"Oh, nothing," Gilbert replied. "I was only saying you seemed very friendly with Cecily!"

"Well, yes, I suppose I am, but not more than most people. Are you going to bed now or will you wait up for Ninian and Roger?"

"I shan't sleep if I go to bed ... I'm too excited. I shall read for a while in my room ... unless you'd like to jaw a bit!"

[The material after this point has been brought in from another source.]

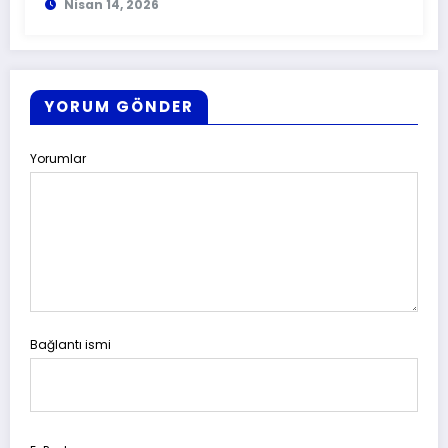
Nisan 14, 2026
YORUM GÖNDER
Yorumlar
Bağlantı ismi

Henry shook his head. "No," he said, "I'm too tired to jaw to-night. See you in the morning. Good-night, Gilbert!"

"Good-night, Quinny!"

Henry went to his bedroom, leaving Gilbert in the hall, and began to undress. His mind was full of a flat rage against Cecily. She had consented to meet him in St. James's Park, and then, almost as she had made her promise, she had turned to Gilbert and had invited him to call on her, in his company, at the time she had appointed for his private meeting with her. He did not wish to see her again. "She's fooling me," he said, throwing his coat on to a chair so that it fell on to the ground where he let it lie. "I've not done a stroke of work for days on her account, and she cares no more for me than she does for ... for anybody. I won't go and meet her to-morrow, damn her! I'll send a messenger to say I can't come, and then I'll drop her. It isn't worth while going through this ... this agony for a woman who doesn't care a curse for you!"

"I'm not going to be treated like this," he went on to himself while he brushed his teeth. "I'm not going to hang about her and let her treat me as she pleases. She can get somebody else, some one who is more complacent than I am, and doesn't feel things. I hope she goes to the Park and waits for me. Perhaps that'll teach her to understand what a man feels like...."

But of course she would not go to the Park and wait for him. He would send an express messenger with a note to tell her that he was unable to keep the appointment.

"I'll write it now," he said to himself and he stopped in the middle of washing his face and hands to find notepaper. "Damn, my hands are wet," he said aloud, and picked up a towel.

"Dear Lady Cecily," he wrote, when he was dry, using the formal address because he wished to let her know that he was ill friends with her, "I am sorry I shall not be able to meet you to-day as we arranged last night." He wondered what excuse he should make for breaking off the appointment, and then decided that he would not make any. "I won't add anything else," he said, and he signed himself, "Yours sincerely, Henry Quinn." "She'll know that I'm sick of this ... messing about. I don't see why I should explain myself to her!"